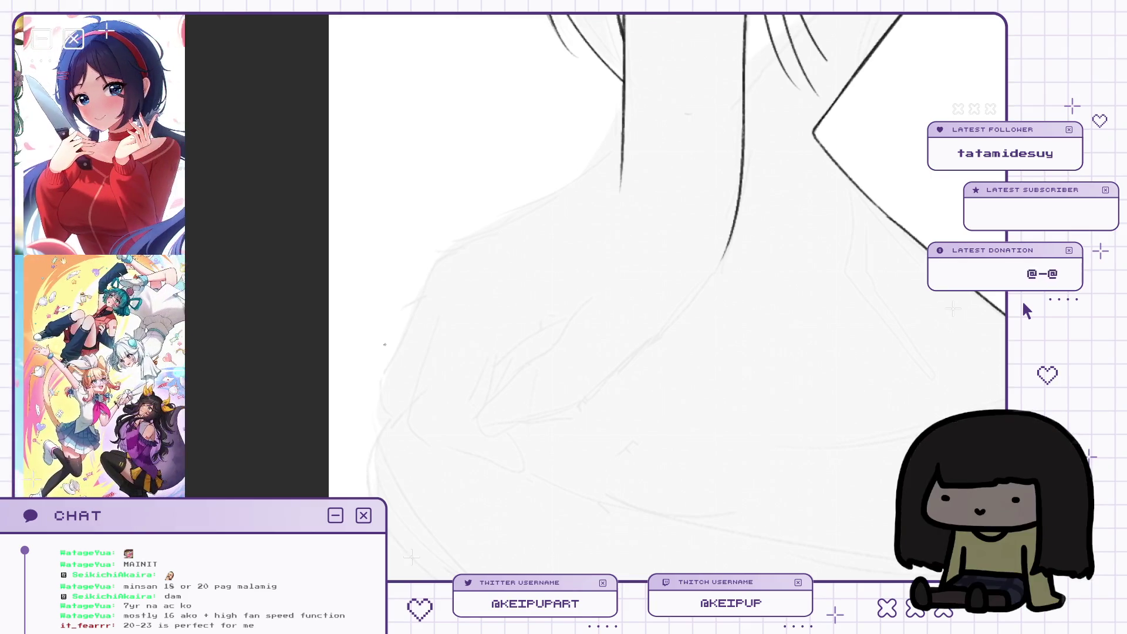
pyautogui.moveTo(649, 248); pyautogui.dragTo(644, 235)
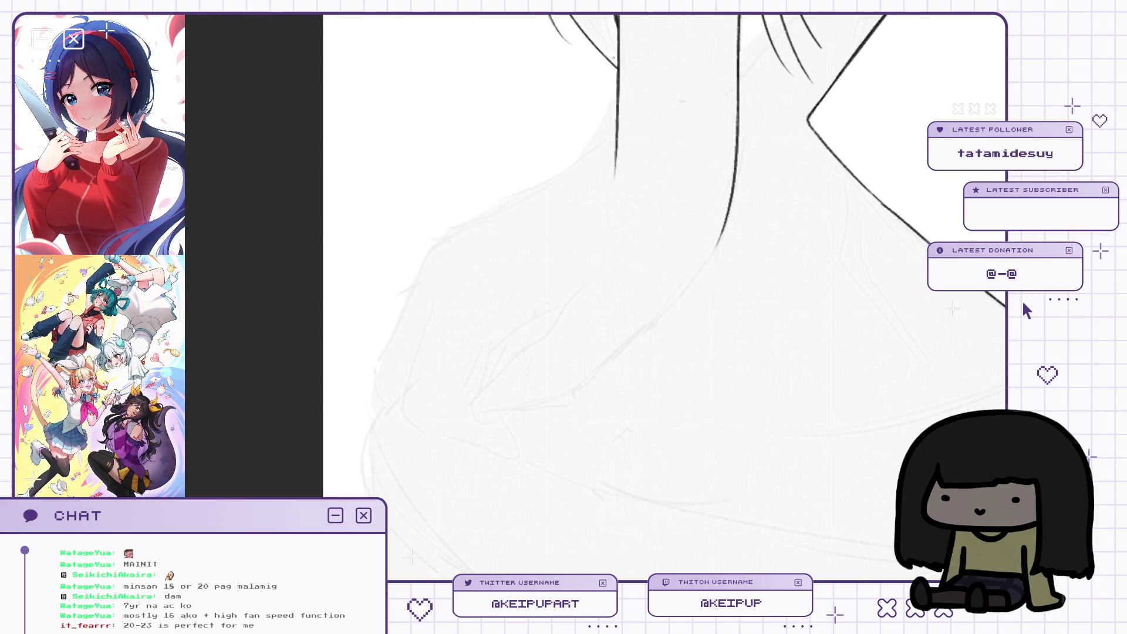
# Redraw the shoulder line down from the neck, undoing the first attempts.
pyautogui.moveTo(622, 146); pyautogui.dragTo(611, 153)
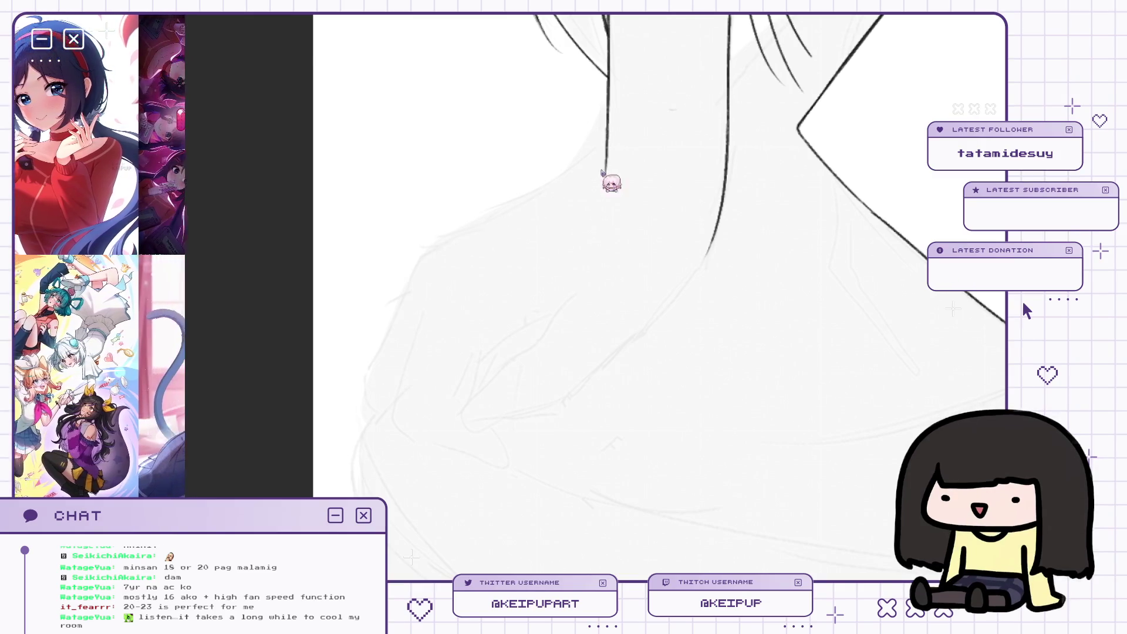
pyautogui.press('ctrl+z')
pyautogui.moveTo(605, 155); pyautogui.dragTo(437, 250)
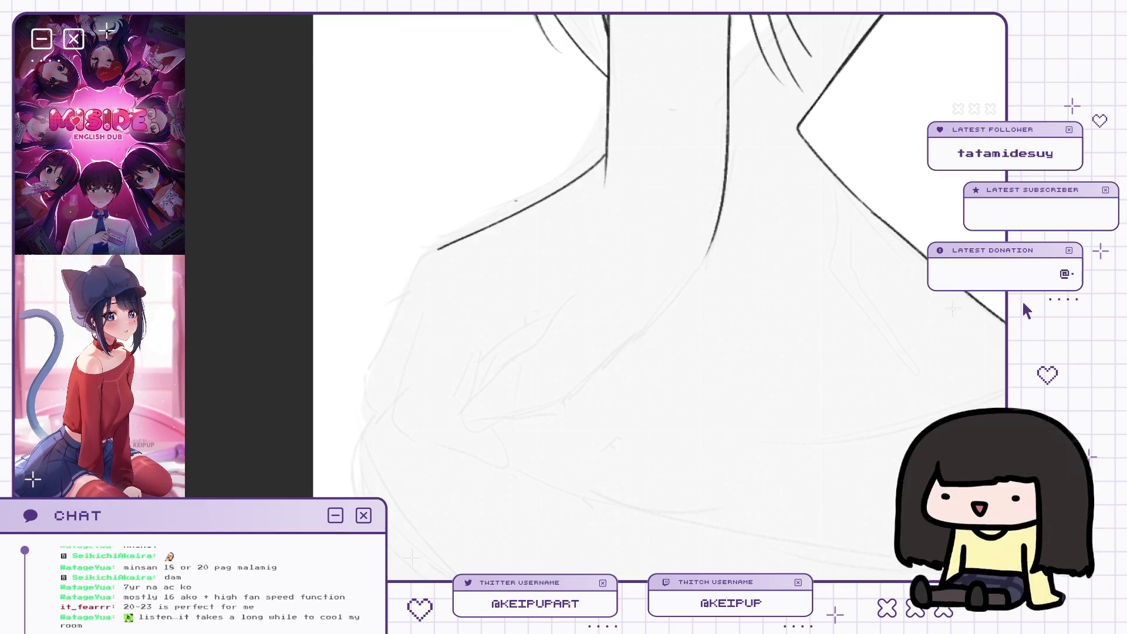
pyautogui.moveTo(626, 142)
pyautogui.mouseDown()
pyautogui.moveTo(606, 212)
pyautogui.moveTo(551, 234)
pyautogui.mouseUp()
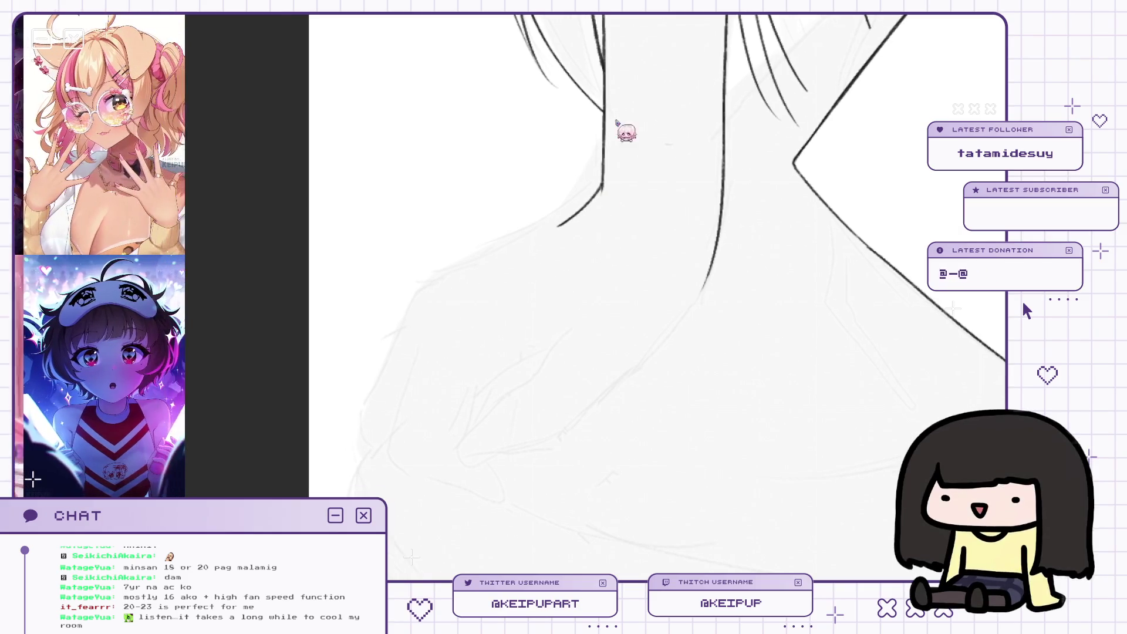
pyautogui.press('ctrl+z')
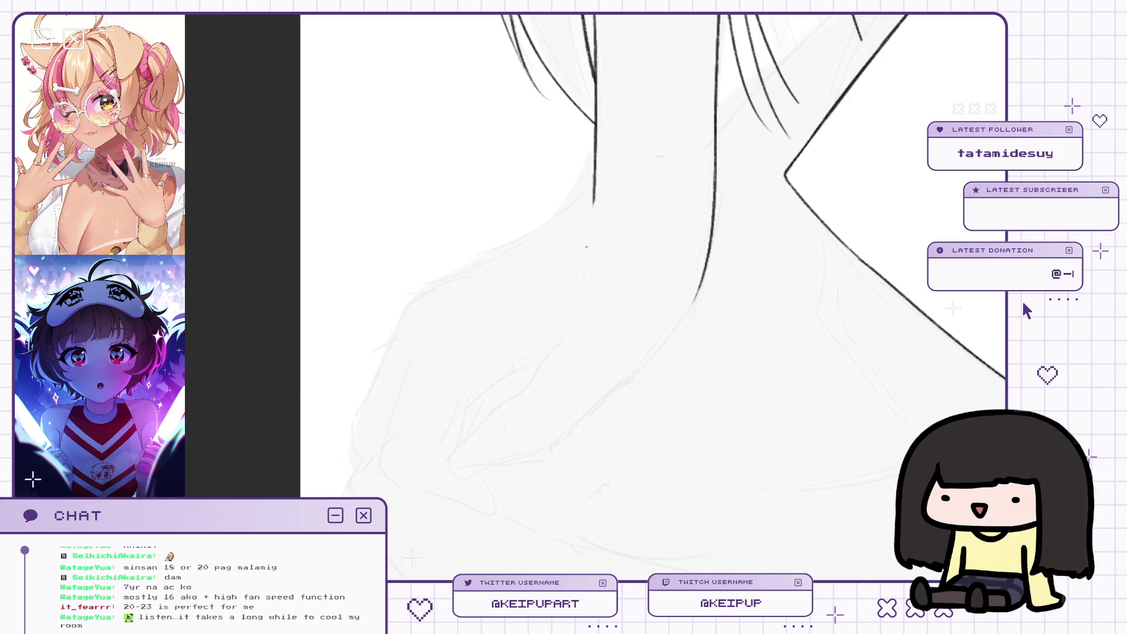
pyautogui.moveTo(585, 194)
pyautogui.mouseDown()
pyautogui.moveTo(569, 195)
pyautogui.moveTo(618, 149)
pyautogui.mouseUp()
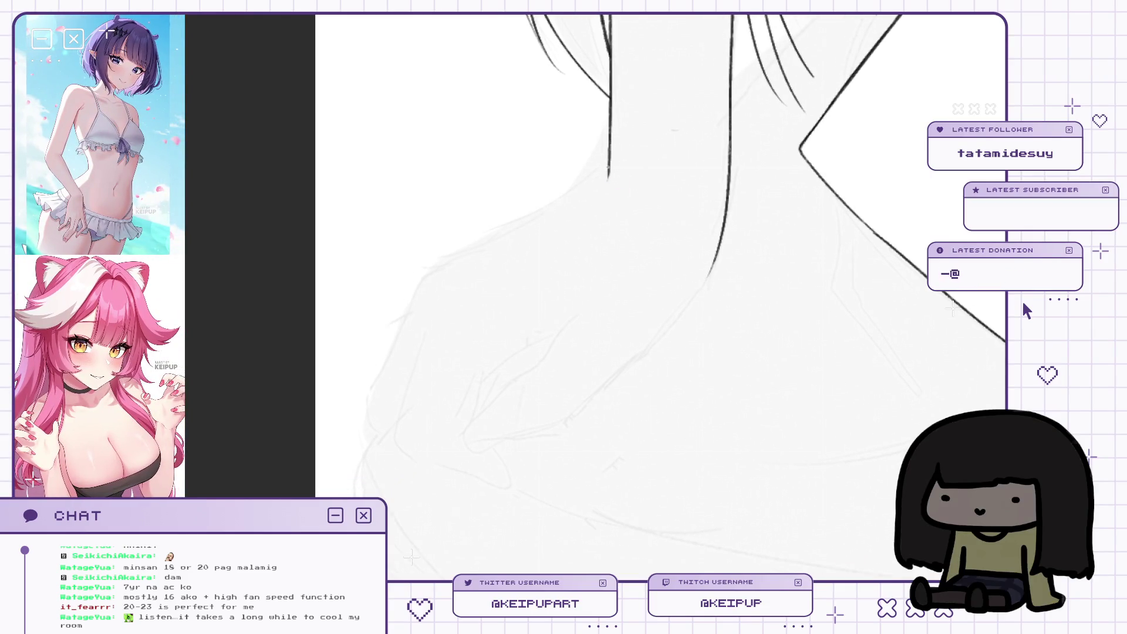
# Extend the shoulder line down-left toward the arm, undoing strokes that don't fit.
pyautogui.moveTo(599, 194)
pyautogui.mouseDown()
pyautogui.moveTo(609, 193)
pyautogui.moveTo(548, 222)
pyautogui.mouseUp()
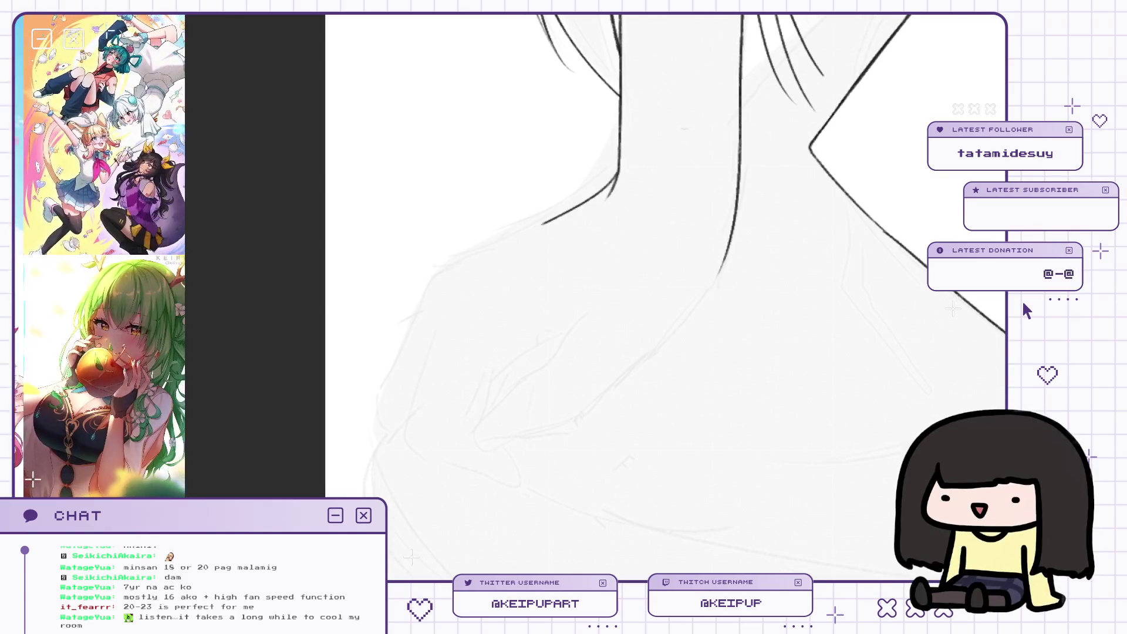
pyautogui.press('ctrl+z')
^^^^^^^^^^^^^^^^
* Exercise aim *
The answer should consist solely of the lines from the one containing "pyautogui.moveTo(551, 234)" through the last line of the material, copied exactly, with pictures left out.

* Task result *
pyautogui.moveTo(551, 234)
pyautogui.mouseUp()
pyautogui.press('ctrl+z')
pyautogui.moveTo(585, 194)
pyautogui.mouseDown()
pyautogui.moveTo(569, 195)
pyautogui.moveTo(618, 149)
pyautogui.mouseUp()
# Extend the shoulder line down-left toward the arm, undoing strokes that don't fit.
pyautogui.moveTo(599, 194)
pyautogui.mouseDown()
pyautogui.moveTo(609, 193)
pyautogui.moveTo(548, 222)
pyautogui.mouseUp()
pyautogui.press('ctrl+z')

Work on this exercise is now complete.